# DAT files unable to watch on w media player and VLC too, ?



## mkmkmk (Apr 1, 2006)

hi

one freind have given me one hindi movie and when i tried to watch movie i m unable to see ,,,and then i tried to watch with VLC i m unable too,,,,,,,

its big file of 700 mb,,,,,now what should i do,,,,,,

shall i convert in other form avi or mpeg if yes then how to convert?
which software should i use ?

manoj


----------



## dIgItaL_BrAt (Apr 1, 2006)

Use VCDGear to convert the file to MPEG.
Be sure to check the 'fix MPEG errors' option.


----------



## it_waaznt_me (Apr 1, 2006)

Check first if its really playable or not .. Open it with GSpot and check what codec was used to encode it .. 

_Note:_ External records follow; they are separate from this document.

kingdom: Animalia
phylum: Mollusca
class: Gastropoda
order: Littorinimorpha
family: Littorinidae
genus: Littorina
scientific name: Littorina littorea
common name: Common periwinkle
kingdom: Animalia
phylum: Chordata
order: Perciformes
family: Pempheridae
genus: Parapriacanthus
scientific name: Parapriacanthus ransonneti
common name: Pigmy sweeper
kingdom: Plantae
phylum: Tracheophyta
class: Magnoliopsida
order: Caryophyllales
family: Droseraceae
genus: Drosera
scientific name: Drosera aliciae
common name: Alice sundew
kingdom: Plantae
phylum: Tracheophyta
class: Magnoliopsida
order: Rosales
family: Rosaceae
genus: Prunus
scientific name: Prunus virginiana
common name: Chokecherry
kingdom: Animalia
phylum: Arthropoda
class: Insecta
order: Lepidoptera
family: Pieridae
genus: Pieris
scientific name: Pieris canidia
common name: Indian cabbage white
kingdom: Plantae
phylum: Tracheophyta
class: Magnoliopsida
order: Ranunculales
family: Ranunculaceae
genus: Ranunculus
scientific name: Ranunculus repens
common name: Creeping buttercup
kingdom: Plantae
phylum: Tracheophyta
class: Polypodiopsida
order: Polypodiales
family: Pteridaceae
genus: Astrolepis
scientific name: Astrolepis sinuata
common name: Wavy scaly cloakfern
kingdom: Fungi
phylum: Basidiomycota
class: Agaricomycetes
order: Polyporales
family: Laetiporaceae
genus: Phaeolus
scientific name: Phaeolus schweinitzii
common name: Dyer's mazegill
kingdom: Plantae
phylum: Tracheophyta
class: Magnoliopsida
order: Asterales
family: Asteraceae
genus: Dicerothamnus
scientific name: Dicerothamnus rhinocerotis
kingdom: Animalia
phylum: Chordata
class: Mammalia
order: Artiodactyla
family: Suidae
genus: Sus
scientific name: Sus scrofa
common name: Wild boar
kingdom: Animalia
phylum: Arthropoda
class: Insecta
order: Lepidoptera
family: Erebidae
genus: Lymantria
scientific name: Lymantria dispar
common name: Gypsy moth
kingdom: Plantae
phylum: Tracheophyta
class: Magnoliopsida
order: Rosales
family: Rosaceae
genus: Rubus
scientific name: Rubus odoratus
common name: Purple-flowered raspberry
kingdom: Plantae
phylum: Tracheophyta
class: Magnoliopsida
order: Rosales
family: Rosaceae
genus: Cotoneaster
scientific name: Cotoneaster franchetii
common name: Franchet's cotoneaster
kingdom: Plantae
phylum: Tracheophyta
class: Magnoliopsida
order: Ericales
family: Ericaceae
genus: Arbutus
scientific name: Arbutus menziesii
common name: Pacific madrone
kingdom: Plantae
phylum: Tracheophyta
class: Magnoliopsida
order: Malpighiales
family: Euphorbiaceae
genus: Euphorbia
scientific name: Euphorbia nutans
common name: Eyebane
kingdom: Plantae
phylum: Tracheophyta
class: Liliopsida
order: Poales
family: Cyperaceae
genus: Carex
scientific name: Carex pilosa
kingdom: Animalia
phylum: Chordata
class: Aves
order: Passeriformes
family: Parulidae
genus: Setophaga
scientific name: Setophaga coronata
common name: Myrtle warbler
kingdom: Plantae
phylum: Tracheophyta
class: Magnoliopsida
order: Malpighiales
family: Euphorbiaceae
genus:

VLC can play all files ... if it VLC cant play it then I dont think it will work .. Anyways .. try it ..


----------



## mkmkmk (Apr 1, 2006)

Thanka digital brat for perfect link,,,,,,,

ya with vlc i cannt see any pictures and sound is on and off and with w media player ,,,,no sound and no pictures,,,,,,,
ya i will it wasnt me, but how to find which codec is required for this file

regards

manoj


----------



## RCuber (Apr 1, 2006)

hmm two posts in Q&A link


----------



## mkmkmk (Apr 2, 2006)

sorry for that,,,,after once hitting submit,,browser window freezed,,,so restarted pc and posted again same post,,,,,,,,,

and at last i saw i have posted twice,,,,,

any way thanks for suggestions ,,,,,,

manoj


----------



## Third Eye (Apr 2, 2006)

*hi*

install kazaa lite codec,plz don't forget to check da cyberlink decoder in da installation menu.


----------